I'm still not watching any news to speak of; in fact I'm paying as little attention as a Washingtonian can to politics -- though I'm peripherally exposed to the machinations of the Kleptocracy by the Lobbyist's daily lot.


It's been very good for my writing, I think. It's like sublimation or something. The psychic energy and scribbler's urge I don't expend on civic eternal vigilance come back to me in the form of intellectual and literary foment. We'll see what comes of this.

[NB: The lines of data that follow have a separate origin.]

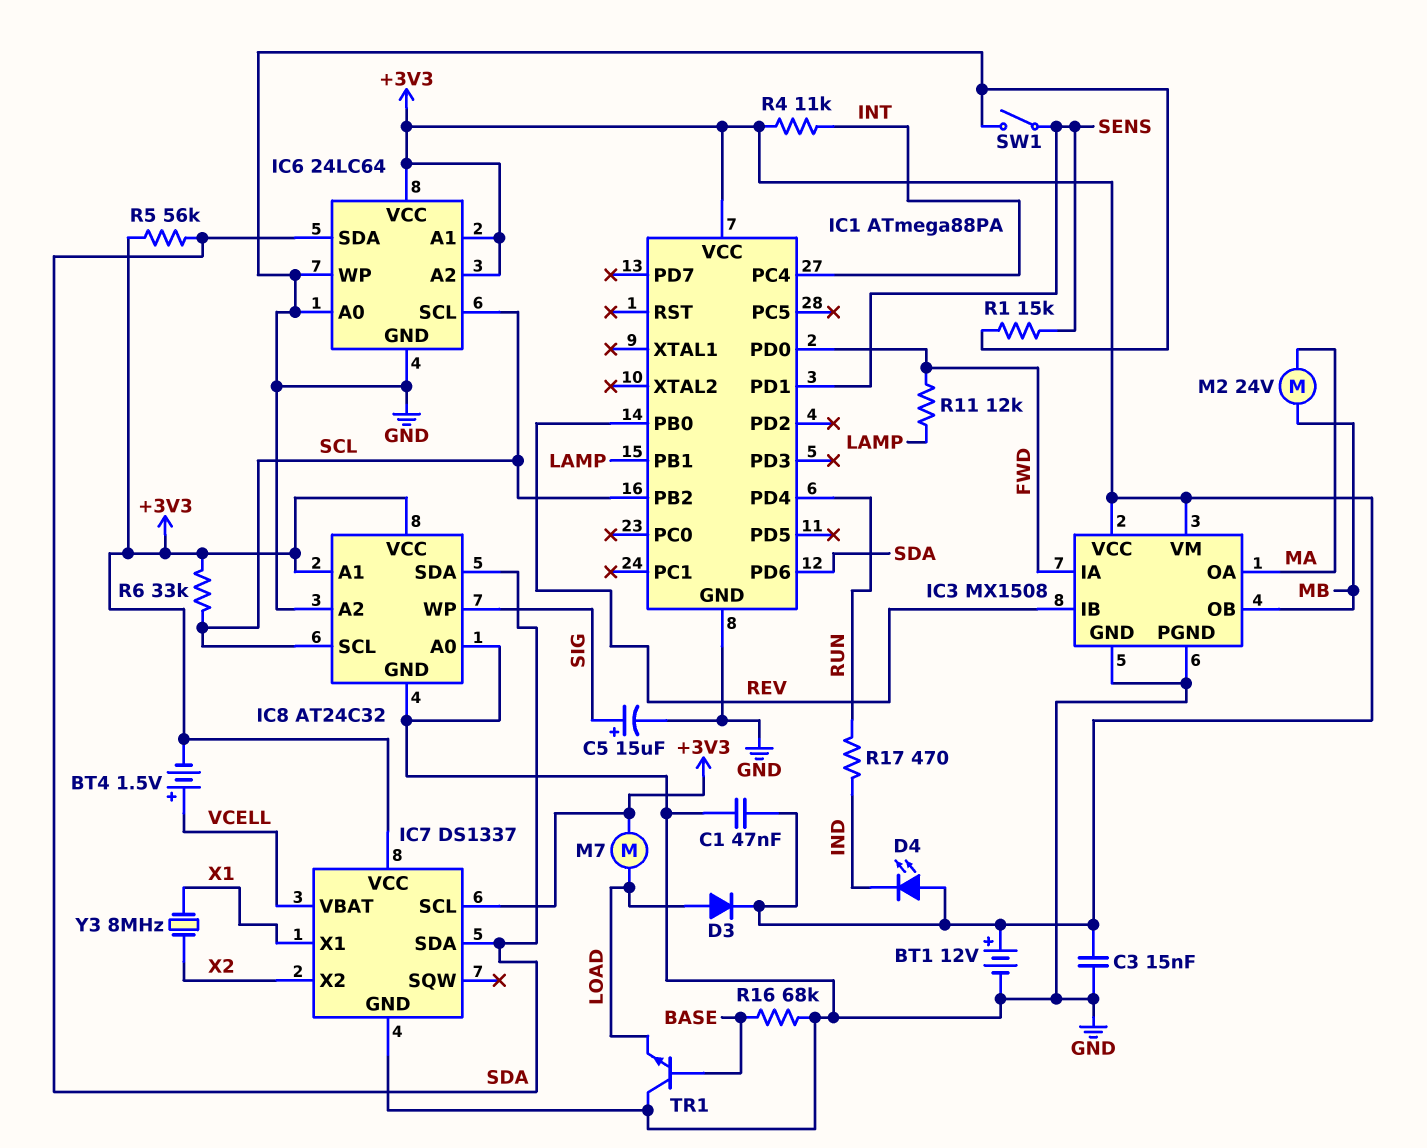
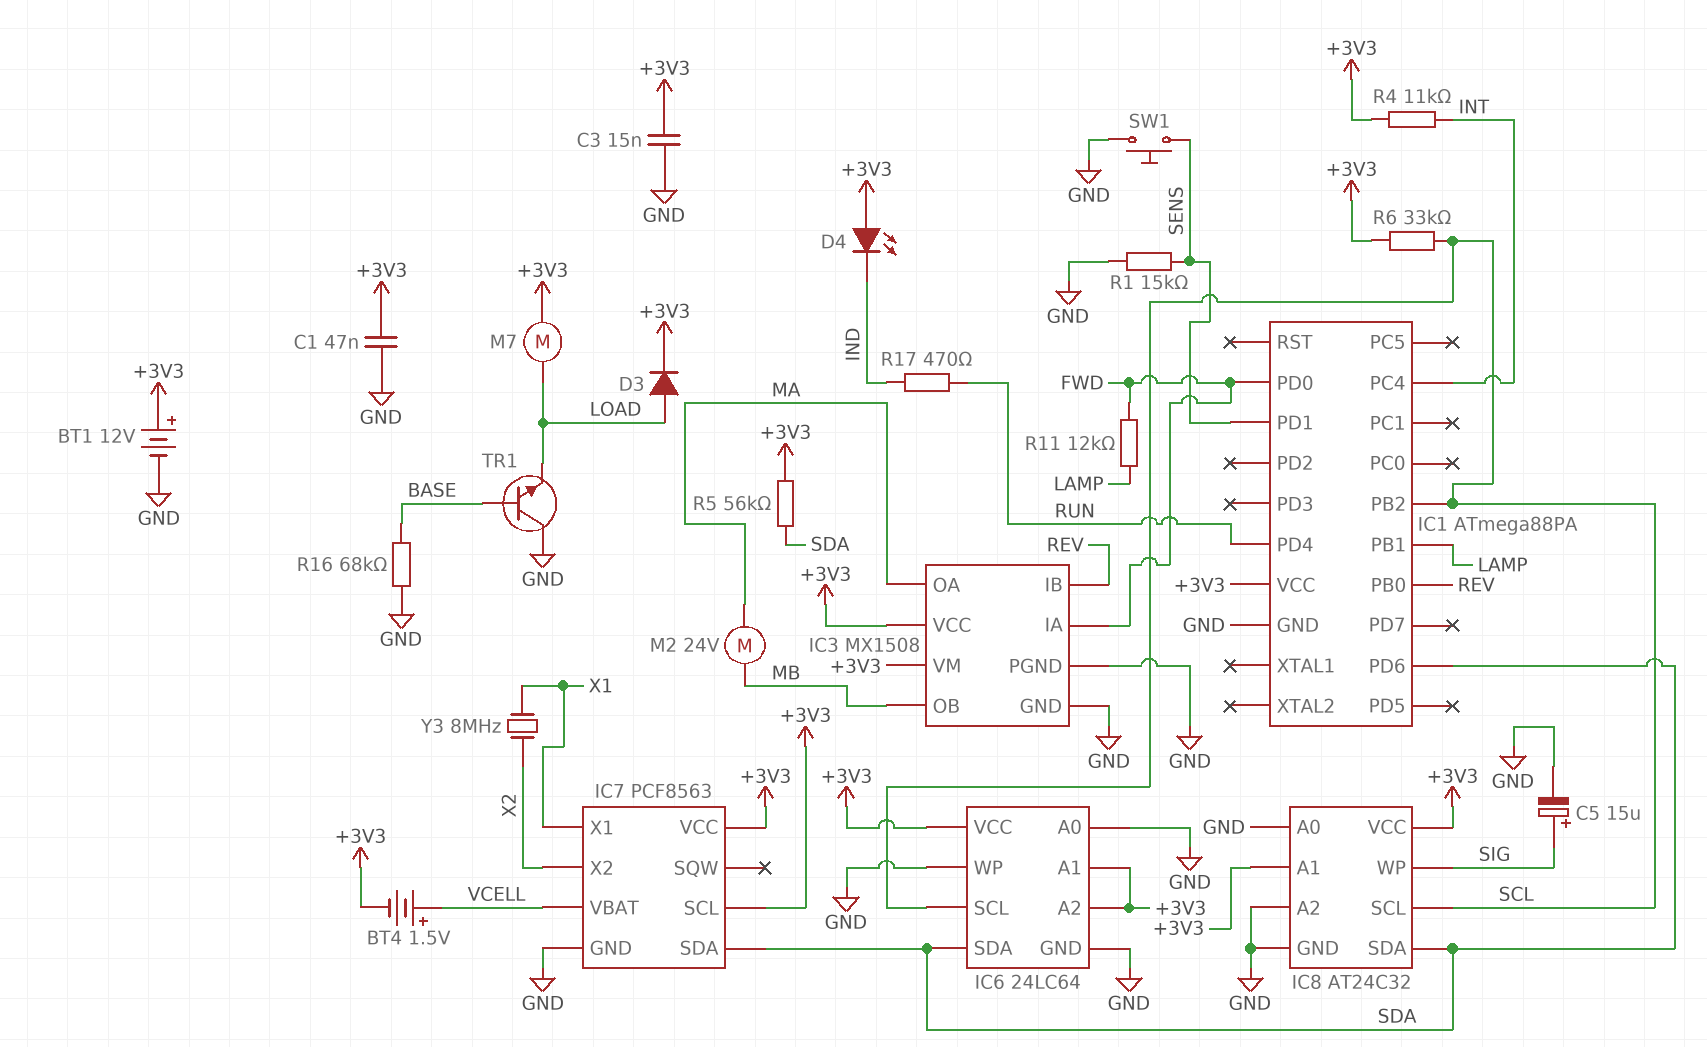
IC7: DS1337 -> PCF8563
SW1: switch (GND, SENS) -> button (GND, SENS)

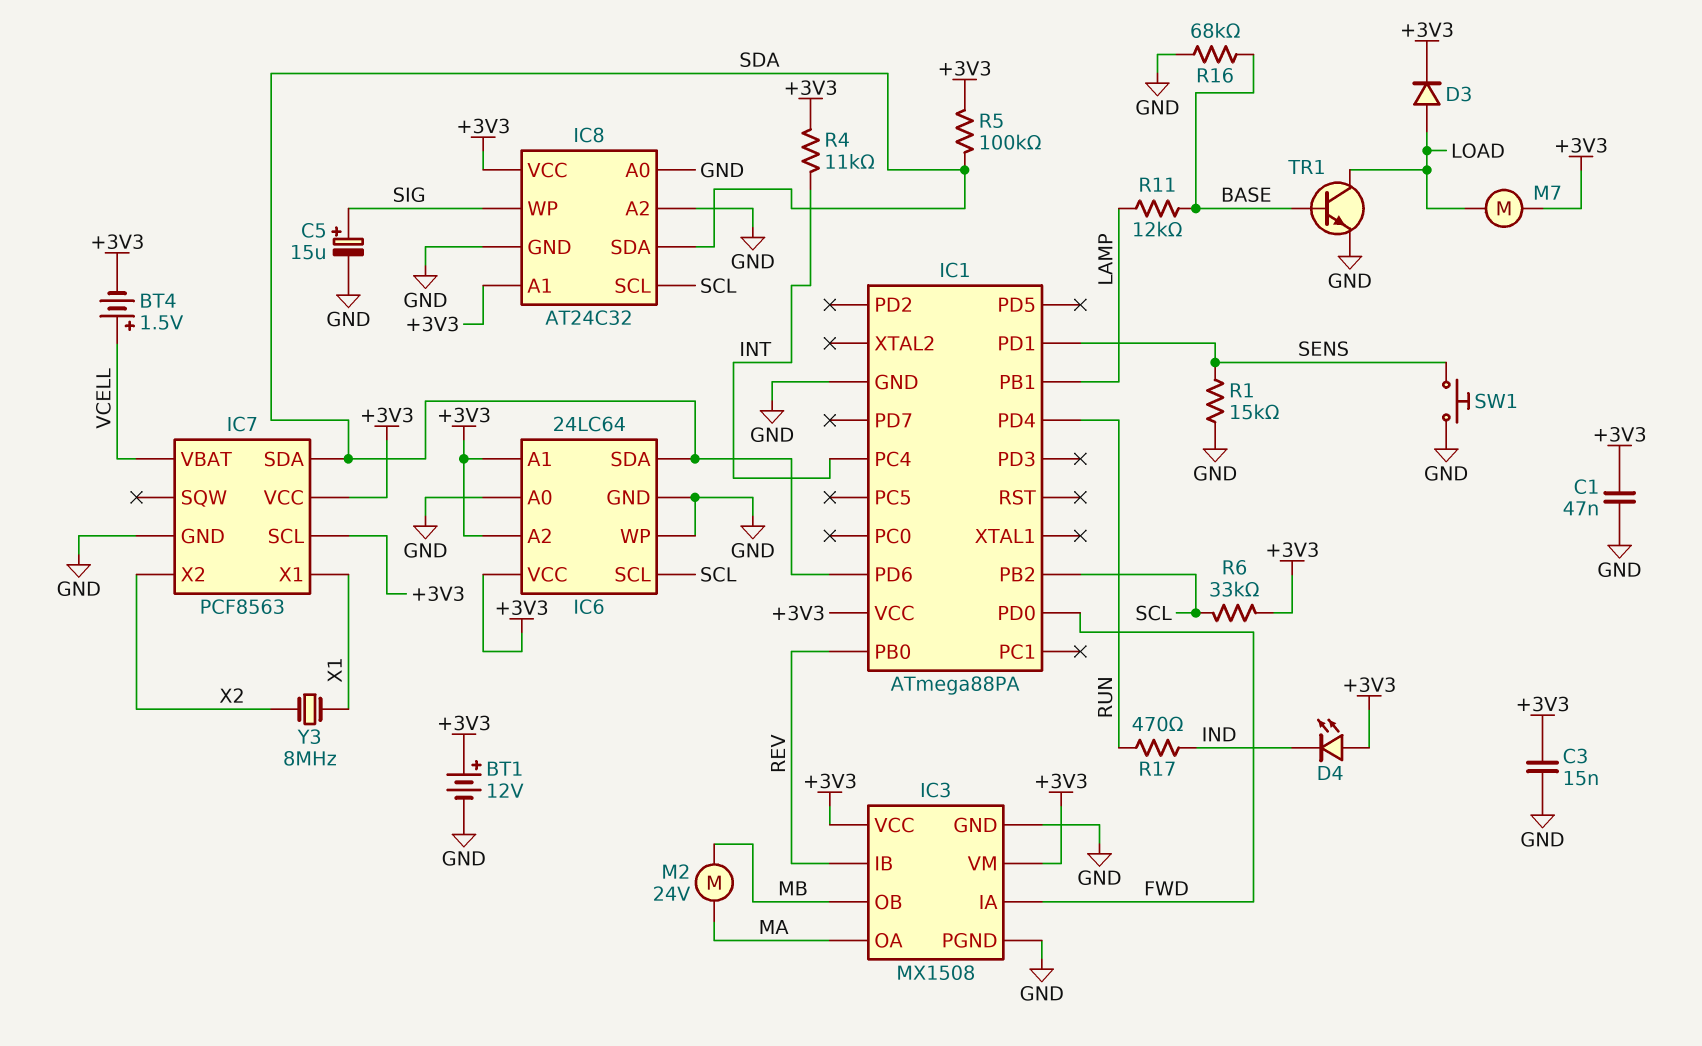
R5: 56k (+3V3, SDA) -> 100k (+3V3, SDA)
R11: 12k (FWD, LAMP) -> 12k (BASE, LAMP)
TR1: NPN (B BASE, C GND, E LOAD) -> NPN (B BASE, C LOAD, E GND)

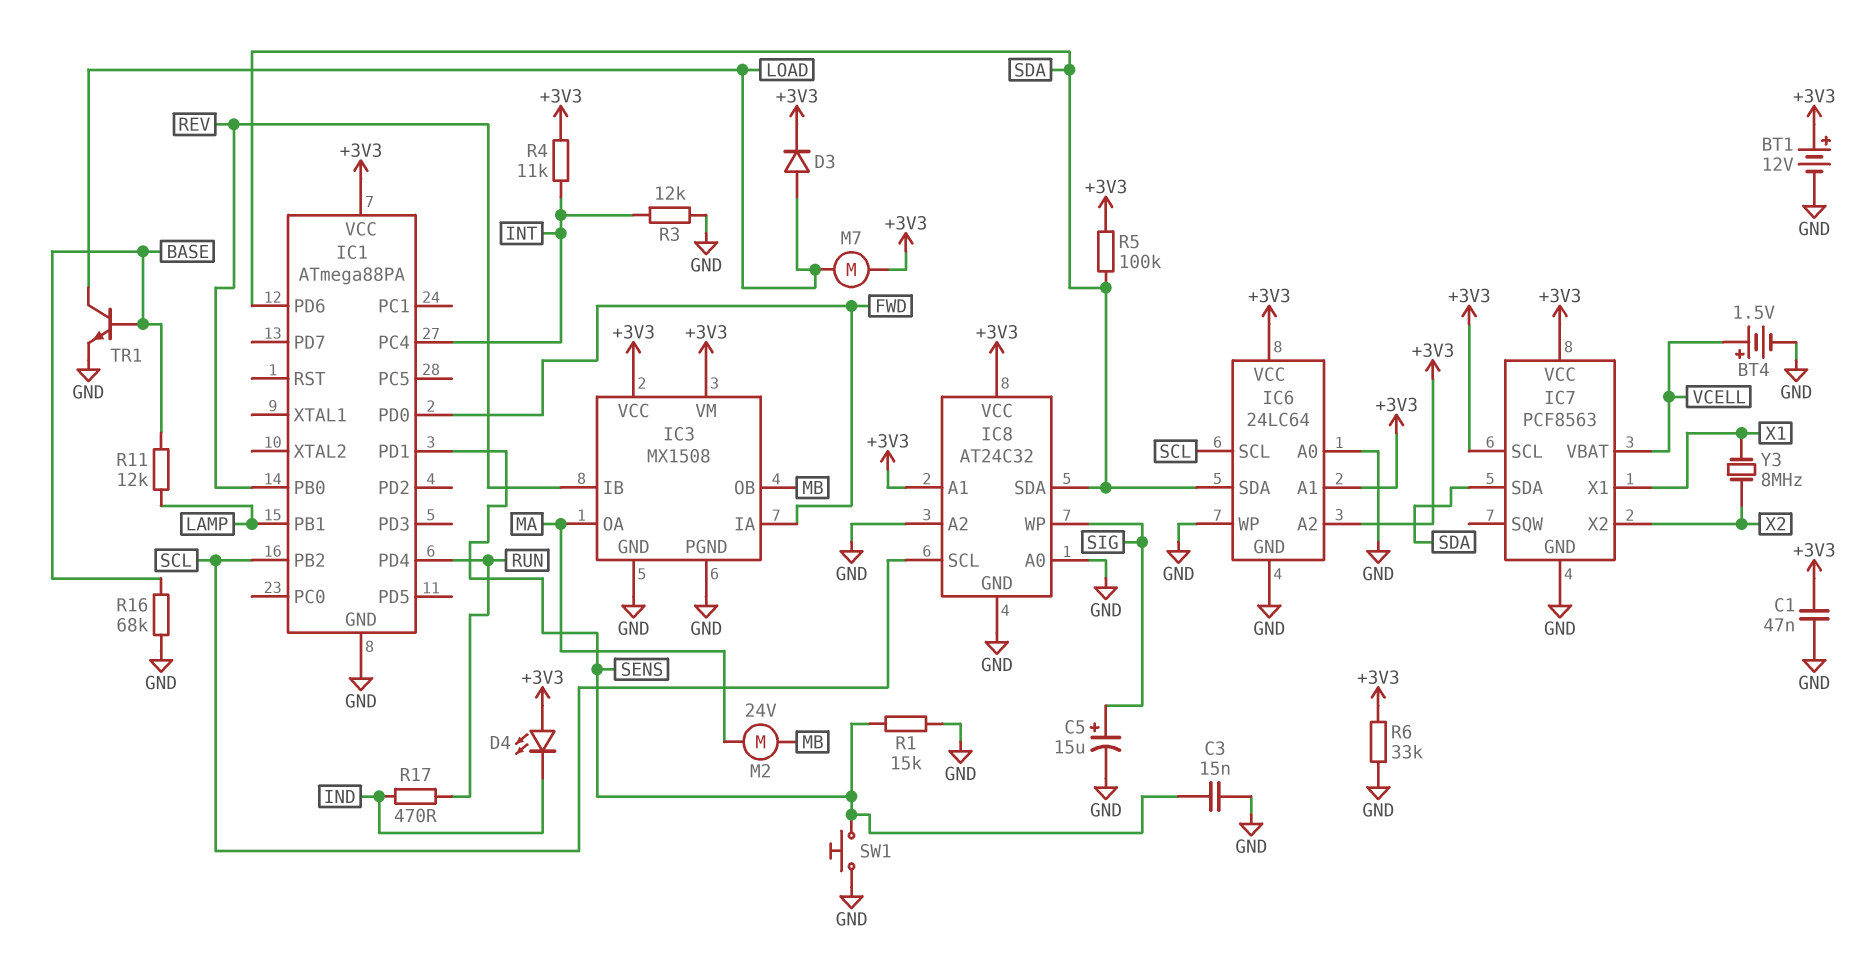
BT4: 1.5V (plus VCELL, minus +3V3) -> 1.5V (plus VCELL, minus GND)
C3: 15nF (+3V3, GND) -> 15nF (GND, SENS)
R3: none -> 12k (GND, INT)
R6: 33k (+3V3, SCL) -> 33k (+3V3, GND)

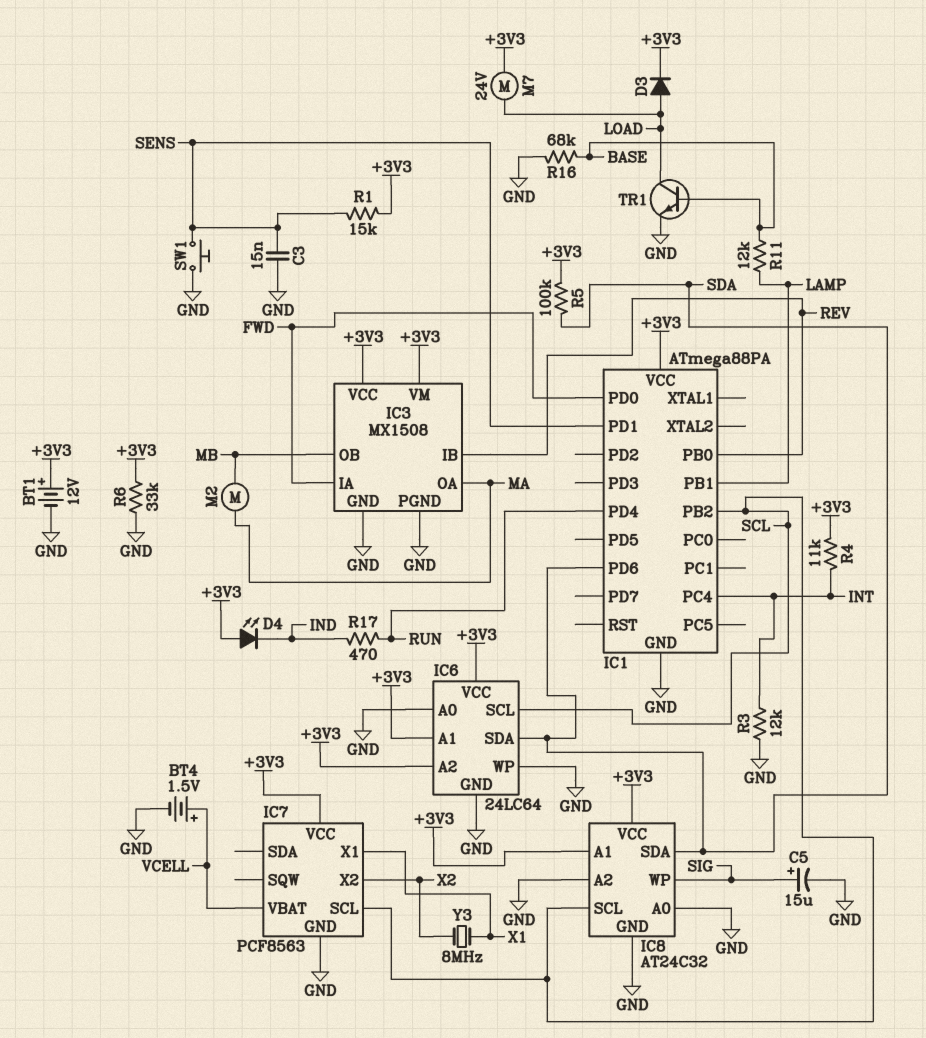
C1: 47nF (+3V3, GND) -> none
IC7 pin SCL: +3V3 -> SCL
IC7 pin SDA: SDA -> none
M2: motor 24V (MA, MB) -> motor (MA, MB)
M7: motor (+3V3, LOAD) -> motor 24V (+3V3, LOAD)
R1: 15k (GND, SENS) -> 15k (+3V3, SENS)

Still, I feel the urge to blog a bit. So, I will, on whatever subject. For instance, last night I was running through the frigid darkness and just turning the corner for the last third of a mile up my street, when, just at the top of my peripheral vision I saw something blurry and scurrying on a big tree beside the street. I was an obsessive naturalist as a child and last night I was a bit amazed at how quickly my internalized field guide came back to me. In the space of about a stride my brain-pan flashed "Flying squirrel." I stopped and turned back and circled the tree until I found the little critter splayed head-down against the trunk. As soon as I spotted him he turned and zipped up and around the trunk, in a sort of lightning-fast, hyperpprecise movement that reminds one of hummingbird flight. I eased around the tree some more and spotted the squirrel again, now peering down from the crotch of the tree's great bifurcation, little wombat-eyes shining eerily in the backscattered streetlight. I clapped my hands just to see it move again, and up the tree it zipped, and away, seeming about ten times as fast as a normal squirrel. I ran on, enchanted for a good while, and thinking back to the time when my late sister and I trapped a couple of flying squirrels in our wooden box-trap, on the edge of the Fort Belvoir woods, maybe fifteen miles from my current home. We peered at them for a day and then let them loose. Apparenty they're not that rare but they are nocturnal, and so rarely seen.


This morning, in at trap in my kitchen, there was a mouse, peering up at me with the same sort of black beady eyes. I was rather less enchanted to see him -- perhaps because he's been crapping on my kitchen counters. It's all context I guess.